Gatsby Site Showcase Validator

Notice: This Repo is archived as it has been merged into Gatsby's core repo here: https://github.com/gatsbyjs/gatsby/tree/master/.github/actions/gatsby-site-showcase-validator

A simple node script that visits and checks all of the sites in the Site Showcase for Gatsby.

Instructions

  1. Clone down the repository
  2. Install the dependencies with npm or yarn
  3. run node index.js

Run in Docker

You can also run it in Docker with the following command:

docker run --rm lannonbr/gatsby-site-showcase-validator:1.0.0



Starting out, I pull down the sites.yml file from Gatsby's repo which is used to build the showcase and parse it with js-yaml. Now I have an array of sites and I loop through each and fetch the main_url for each site.

Then when I have the HTML from an individual site, I pass it into cheerio which is a DOM parser for NodeJS that has a jQuery like API.

let $ = cheerio.load(siteHtml);

The main part of the code is to check if it has an element with the "___gatsby" id. which is the default container that is built as part of Gatsby.

let gatsbyContainer = $("#___gatsby")

if (gatsbyContainer.length !== 0) {
  // The page is a gatsby site
} else {
  // The page is not a gatsby site, print out an error message
}

Otherwise, in total the file is only about 70 lines of code but overall it did a fairly good job.

Results

So from the stats, there were only ~20 sites that were either not loading or have moved off of Gatsby as a framework.

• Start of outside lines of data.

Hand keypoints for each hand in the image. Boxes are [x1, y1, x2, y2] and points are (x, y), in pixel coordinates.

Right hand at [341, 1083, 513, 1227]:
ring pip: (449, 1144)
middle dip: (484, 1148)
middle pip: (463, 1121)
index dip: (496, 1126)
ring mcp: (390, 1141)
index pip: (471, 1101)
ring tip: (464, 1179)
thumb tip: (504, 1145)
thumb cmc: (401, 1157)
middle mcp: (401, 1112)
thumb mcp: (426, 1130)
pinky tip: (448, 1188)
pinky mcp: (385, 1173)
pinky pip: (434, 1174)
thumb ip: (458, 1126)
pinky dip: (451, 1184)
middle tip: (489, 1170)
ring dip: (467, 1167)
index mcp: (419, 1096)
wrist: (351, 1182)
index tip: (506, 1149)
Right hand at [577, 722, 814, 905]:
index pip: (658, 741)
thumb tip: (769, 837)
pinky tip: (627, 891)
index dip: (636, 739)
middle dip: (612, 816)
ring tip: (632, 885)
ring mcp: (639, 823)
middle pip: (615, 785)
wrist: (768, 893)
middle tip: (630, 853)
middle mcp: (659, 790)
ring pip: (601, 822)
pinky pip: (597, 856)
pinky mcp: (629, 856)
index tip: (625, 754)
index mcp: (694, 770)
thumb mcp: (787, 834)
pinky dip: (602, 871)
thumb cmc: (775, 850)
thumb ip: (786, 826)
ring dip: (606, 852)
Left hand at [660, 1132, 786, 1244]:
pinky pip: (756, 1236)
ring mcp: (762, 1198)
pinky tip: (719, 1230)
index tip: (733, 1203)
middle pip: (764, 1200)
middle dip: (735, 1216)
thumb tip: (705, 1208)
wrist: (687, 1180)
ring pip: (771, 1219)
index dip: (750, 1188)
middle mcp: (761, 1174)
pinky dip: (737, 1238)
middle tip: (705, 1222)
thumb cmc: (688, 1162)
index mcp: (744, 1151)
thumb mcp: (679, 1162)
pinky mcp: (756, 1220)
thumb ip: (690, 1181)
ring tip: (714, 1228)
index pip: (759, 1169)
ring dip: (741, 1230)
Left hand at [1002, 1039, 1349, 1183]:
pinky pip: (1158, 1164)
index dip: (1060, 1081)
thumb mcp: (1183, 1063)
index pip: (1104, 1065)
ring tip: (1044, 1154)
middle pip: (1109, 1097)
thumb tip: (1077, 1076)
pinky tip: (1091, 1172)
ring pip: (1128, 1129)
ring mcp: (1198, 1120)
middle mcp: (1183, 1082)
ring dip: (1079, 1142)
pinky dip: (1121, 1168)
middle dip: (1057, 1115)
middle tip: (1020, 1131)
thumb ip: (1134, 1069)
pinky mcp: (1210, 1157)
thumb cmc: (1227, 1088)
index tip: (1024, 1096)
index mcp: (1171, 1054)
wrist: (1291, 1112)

Doing the math that is less than 5% which is a low percentage so it shows that the site showcase is reputable in showing that the sites that say they are a Gatsby site actually are.

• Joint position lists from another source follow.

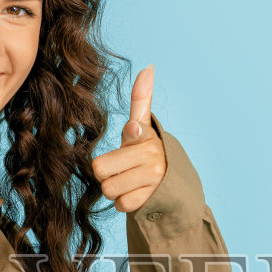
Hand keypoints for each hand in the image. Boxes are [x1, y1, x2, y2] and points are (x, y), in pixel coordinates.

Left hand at [92, 64, 167, 212]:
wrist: (171, 182)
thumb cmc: (145, 150)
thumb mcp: (141, 126)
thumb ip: (141, 99)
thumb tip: (148, 67)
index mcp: (145, 135)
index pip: (134, 130)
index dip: (132, 133)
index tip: (134, 131)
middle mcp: (151, 155)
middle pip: (100, 169)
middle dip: (105, 173)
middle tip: (120, 169)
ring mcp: (152, 179)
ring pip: (109, 189)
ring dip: (114, 189)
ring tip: (127, 181)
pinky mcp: (151, 199)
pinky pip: (121, 204)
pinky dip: (123, 202)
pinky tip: (134, 193)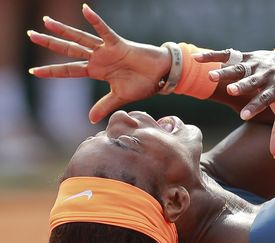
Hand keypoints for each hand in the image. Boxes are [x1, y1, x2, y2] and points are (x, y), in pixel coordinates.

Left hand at [28, 4, 170, 123]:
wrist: (160, 76)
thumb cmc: (143, 84)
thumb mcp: (120, 97)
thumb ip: (104, 105)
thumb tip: (90, 119)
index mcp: (97, 71)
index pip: (69, 70)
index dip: (51, 71)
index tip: (33, 71)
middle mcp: (98, 59)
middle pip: (69, 50)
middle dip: (50, 43)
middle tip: (31, 35)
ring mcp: (106, 50)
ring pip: (81, 39)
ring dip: (64, 31)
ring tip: (46, 22)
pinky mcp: (118, 44)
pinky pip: (104, 31)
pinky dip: (95, 21)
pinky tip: (84, 10)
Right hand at [194, 49, 274, 158]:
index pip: (265, 99)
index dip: (255, 107)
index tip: (243, 116)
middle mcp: (266, 75)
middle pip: (253, 81)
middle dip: (242, 85)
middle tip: (232, 90)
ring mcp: (255, 64)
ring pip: (239, 67)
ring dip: (225, 72)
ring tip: (210, 77)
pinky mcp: (245, 56)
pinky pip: (227, 55)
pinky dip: (212, 56)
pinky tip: (196, 58)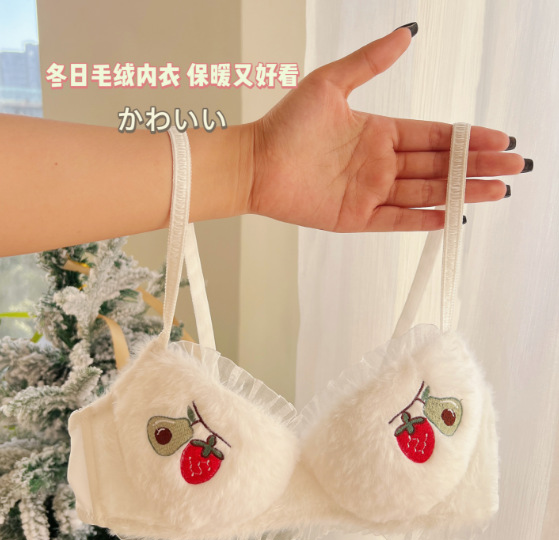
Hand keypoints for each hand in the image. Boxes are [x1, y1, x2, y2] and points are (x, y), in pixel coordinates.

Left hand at [248, 27, 526, 231]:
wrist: (255, 164)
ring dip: (462, 192)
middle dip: (477, 166)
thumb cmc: (286, 124)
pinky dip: (426, 220)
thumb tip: (406, 33)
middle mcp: (381, 163)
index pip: (434, 136)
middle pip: (439, 166)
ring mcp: (371, 192)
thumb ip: (370, 61)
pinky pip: (398, 220)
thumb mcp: (331, 83)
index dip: (468, 138)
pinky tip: (454, 217)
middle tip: (514, 166)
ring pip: (426, 193)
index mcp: (380, 132)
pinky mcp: (357, 218)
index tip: (500, 138)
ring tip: (497, 190)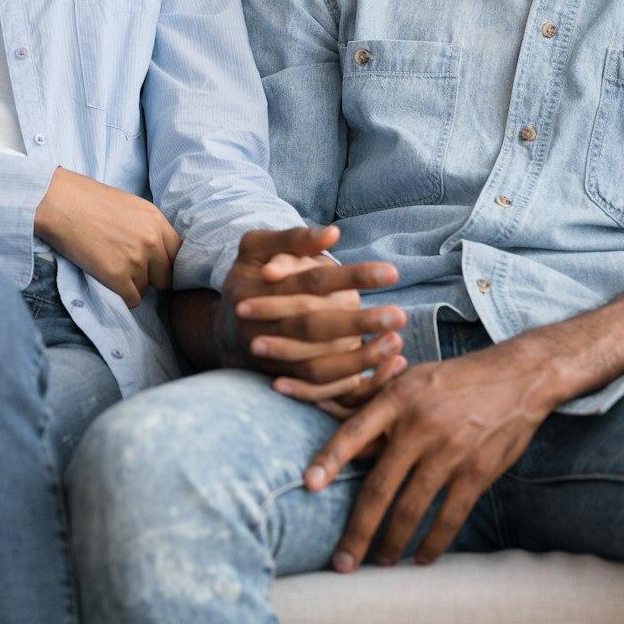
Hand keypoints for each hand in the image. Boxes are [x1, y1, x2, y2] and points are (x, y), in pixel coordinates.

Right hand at [33, 167, 181, 307]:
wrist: (59, 203)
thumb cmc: (90, 201)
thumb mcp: (132, 206)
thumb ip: (150, 228)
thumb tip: (160, 252)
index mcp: (157, 222)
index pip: (180, 255)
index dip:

Some cases for why there is a number of sites which return up being invalid likely end up being because the site used to be a Gatsby site but since was rewritten and then was forgotten to be removed from the showcase. Now that a tool like this is around, the number can decrease further and stay fairly low. It's a large task to maintain a large site showcase, but with a little bit of automation and scripts, the task can be made easier.